Fort du Randouillet
Briançon
Description géographique du site
Ce fort est situé sur une position plus étroite est escarpée que les autres ouvrages. Assez vite, commandants en chef et ingénieurs en charge de la fortification de Briançon réalisèrent que la place n'était défendable qu'avec l'occupation permanente des Têtes, elle-même assurée si l'on tenait la hauteur dangereuse du Randouillet.
Il est assez ardu de décrire le fort du Randouillet car, bien que construit en pleine époque classique, triomphe de la fortification bastionnée, il échappe pratiquement à tout schéma géométrique régulier, compte tenu des difficultés du terrain montagneux. Cherchant néanmoins à tirer le meilleur parti de ce site très particulier, les ingénieurs ont réalisé un ouvrage fortifié divisé en deux : le « donjon », couronnant le piton rocheux, et renfermant l'essentiel des organes de feux, et l'enceinte basse, enfermant l'essentiel des bâtiments, logements ou magasins. Du fait de son relief, le « donjon » masque complètement aux vues dangereuses tout le reste du fort.
Le contexte de construction
En 1709, en pleine guerre de succession d'Espagne, le maréchal de Berwick fit occuper, en fortification passagère, non seulement le plateau des Têtes, mais aussi la butte du Randouillet. Les travaux furent exécutés rapidement par la main-d’œuvre militaire, grâce à la présence des nombreuses troupes concentrées autour de Briançon.
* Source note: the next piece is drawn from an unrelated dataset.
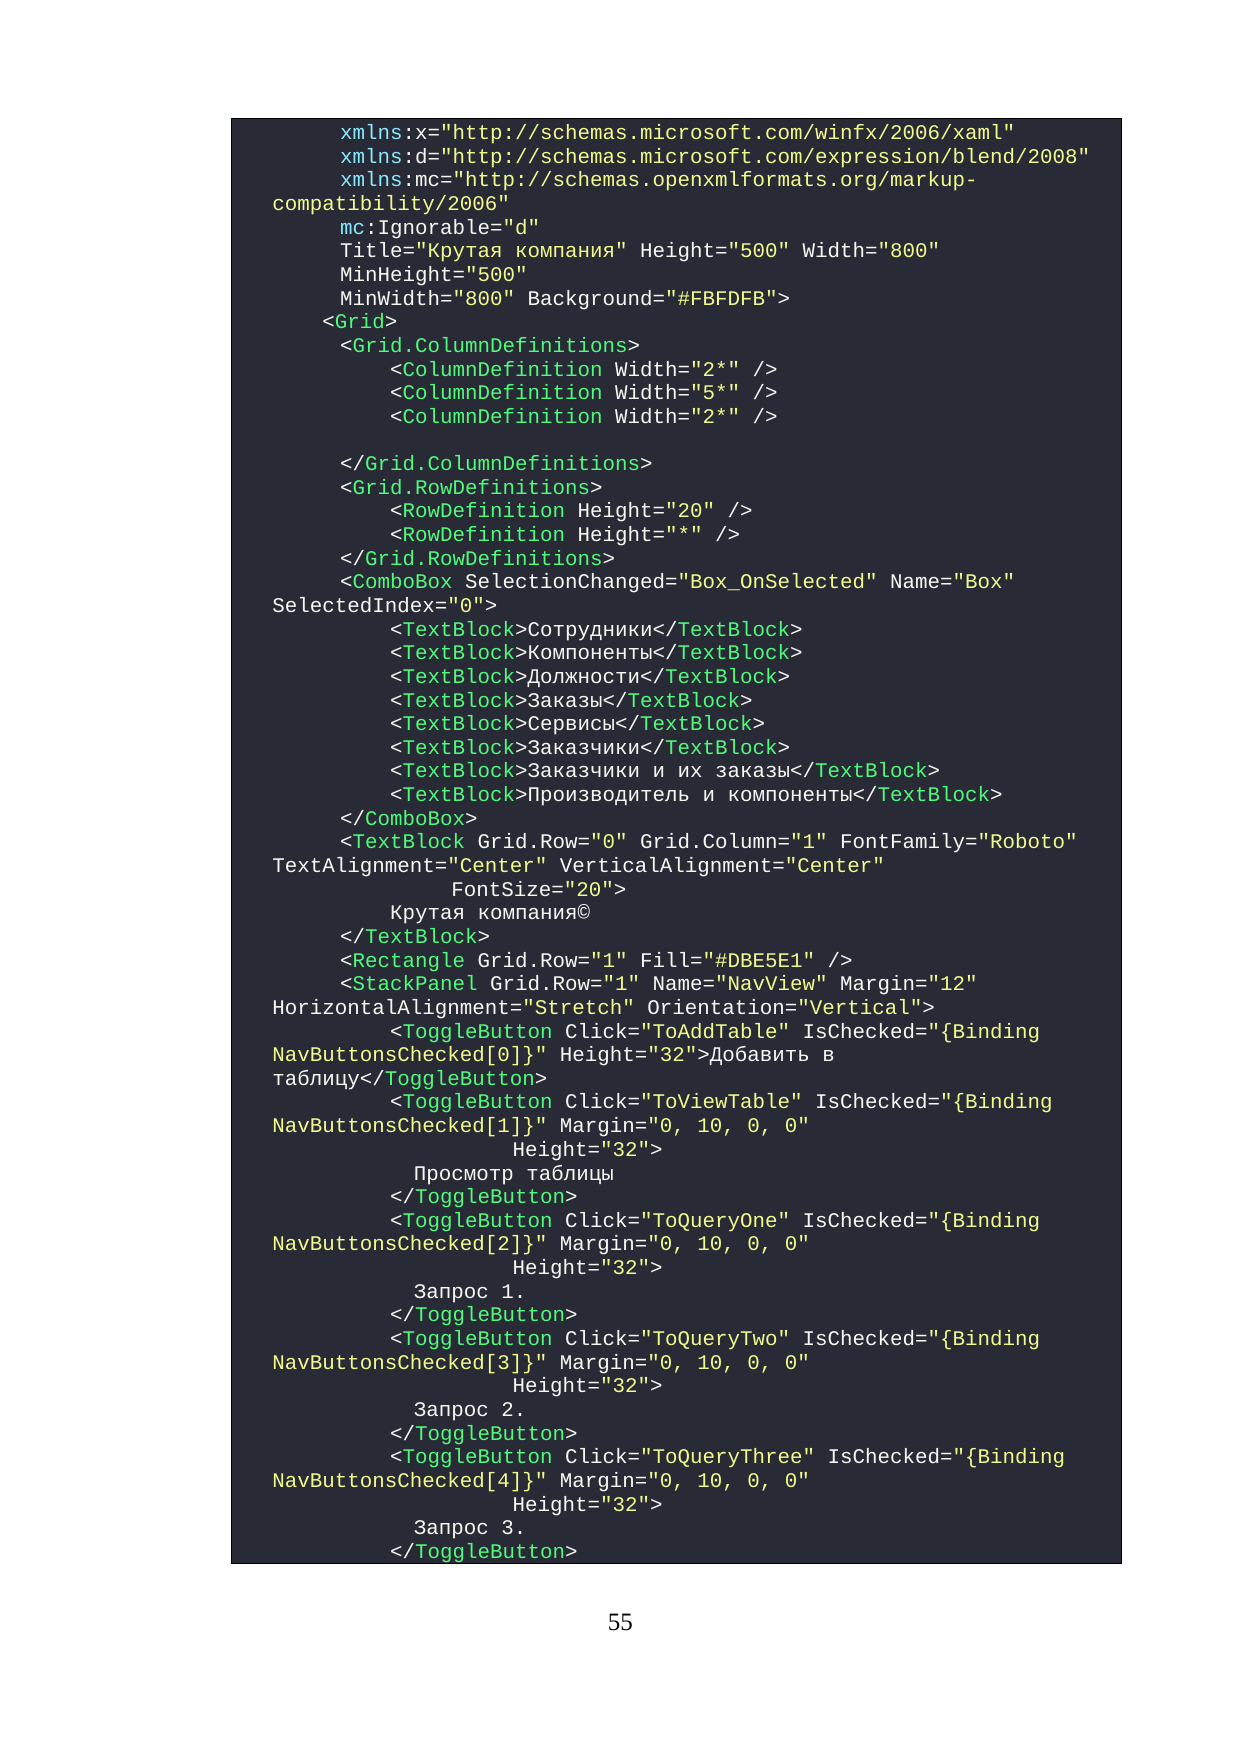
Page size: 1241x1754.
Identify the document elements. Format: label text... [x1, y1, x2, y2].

La paix revenue, en 1713, la cour fut obligée de prendre en compte le fait que Briançon était désormais vouée au rôle de place de première ligne, et il convenait alors de transformer en ouvrages permanents les organisations passagères réalisées sous la pression des évènements, dès que la situation économique le permettrait.
La construction
Le fort de Randouillet a suivi le même calendrier de construction que le fort des Trois Têtes. Ainsi, les travaux sont considérés comme terminés en 1734, même si quelques bâtiments (chapelle, pavillon des officiers, 4e bâtiment de troupe, arsenal), projetés mais non réalisés, figureront longtemps encore sur les projets annuels. Les choses resteront en l'état jusqu'en 1833, où la batterie centrale du donjon, à ciel ouvert, est remplacée par une batterie casematée à la Haxo.
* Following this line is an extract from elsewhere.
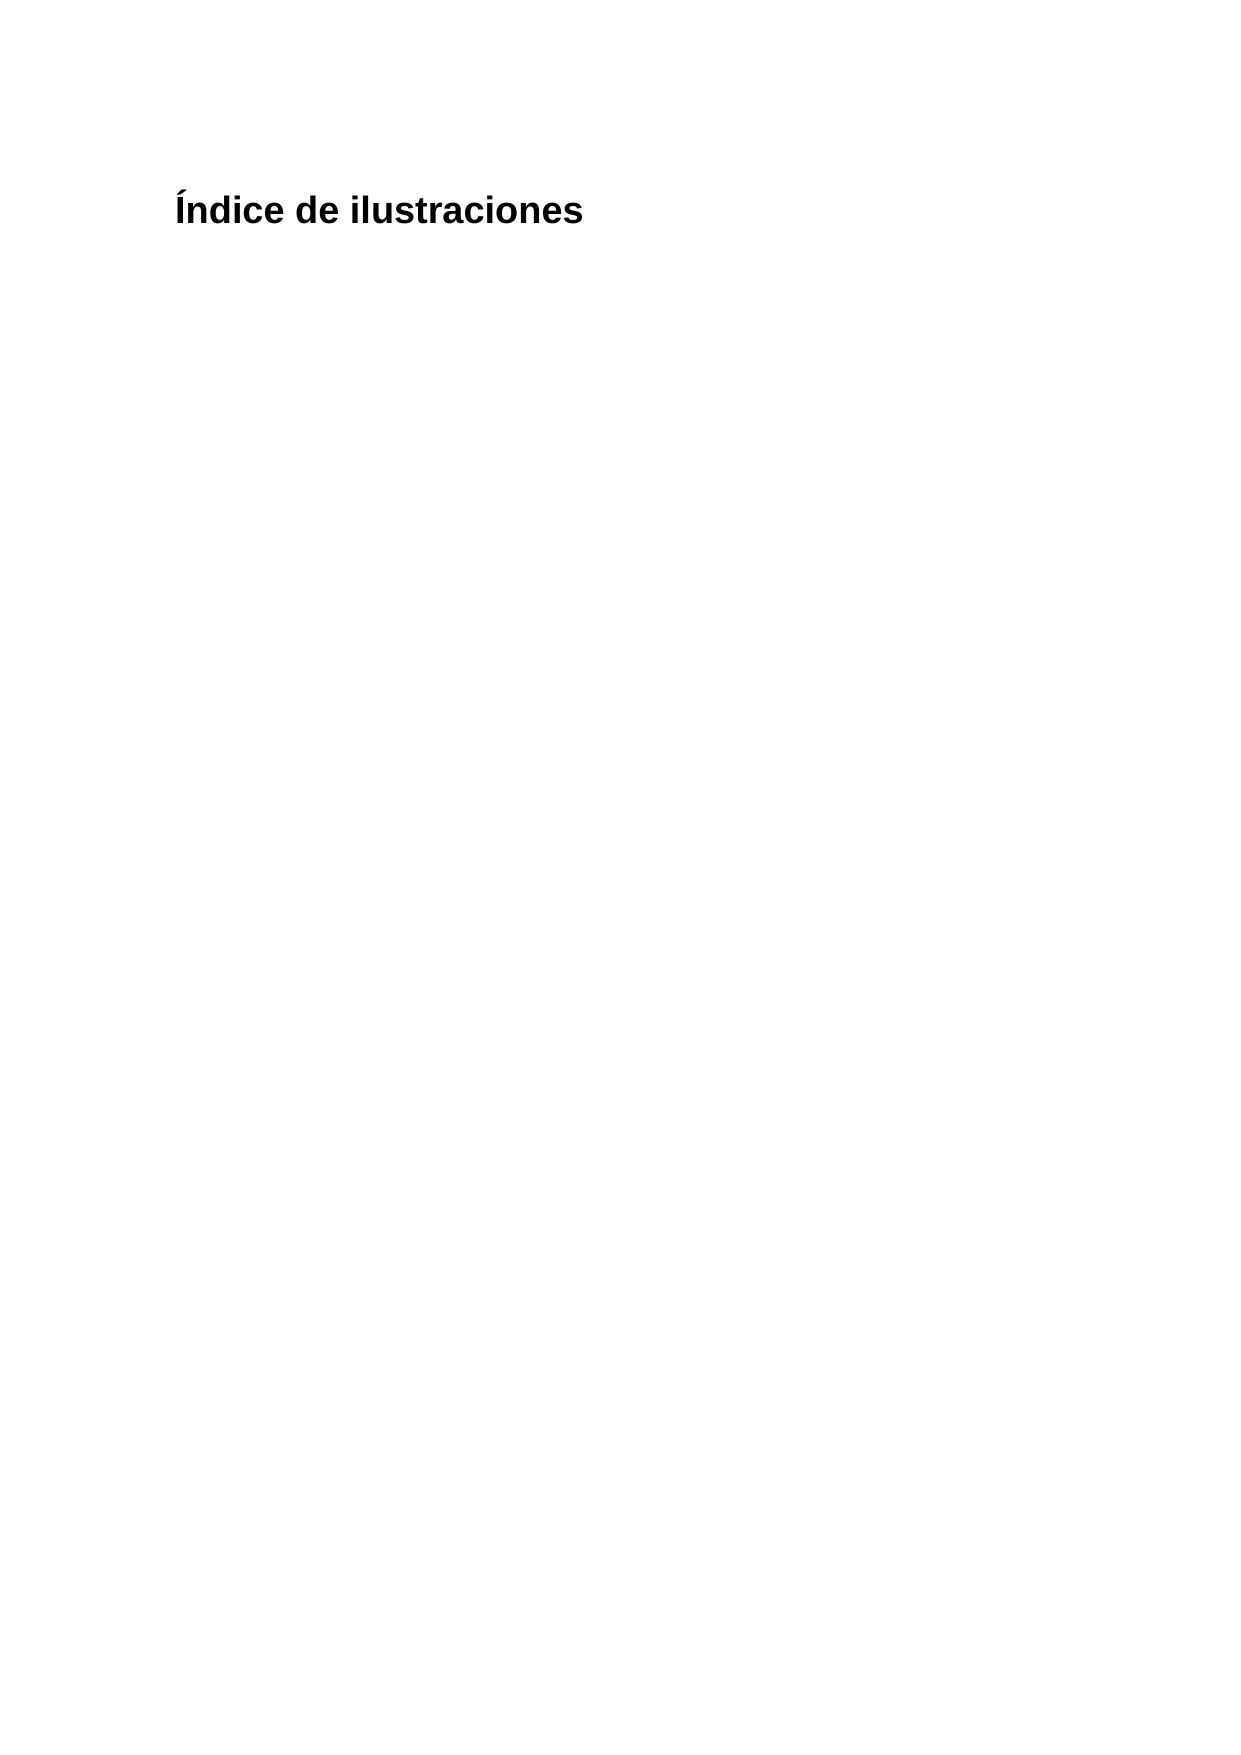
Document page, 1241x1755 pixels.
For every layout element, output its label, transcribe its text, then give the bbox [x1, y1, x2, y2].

subtitle Índice de ilustraciones [175, 187, 1065, 231]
Les derniers travaux notables, exécutés sous la IIIe République, sont la construction de hangars pour l'artillerie, l'installation des téléphériques Sainte-Catherine-Randouillet et Randouillet-La Seyte, et quelques aménagements de positions de batterie.
Il s'agit toutefois d'aménagements mineurs car, hormis l'adjonction de la batterie-casemate du donjon, le fort est pratiquement resté dans son état d'origine. L'ouvrage est passé en deuxième ligne depuis la construction des nouveaux forts de 1874 (Infernet et Croix de Bretagne) et n'avait plus, en 1940, qu'un rôle de casernement.
À noter que le pont-levis à zig-zag, composé de pièces métalliques, d’un tablier en bois et d’une bascule intérieure, est toujours en place et fonctionne encore.
Le fort appartient à la Ville de Briançon et fait partie des ouvrages inscrits sur la liste du Patrimoine Mondial pour l’œuvre de Vauban.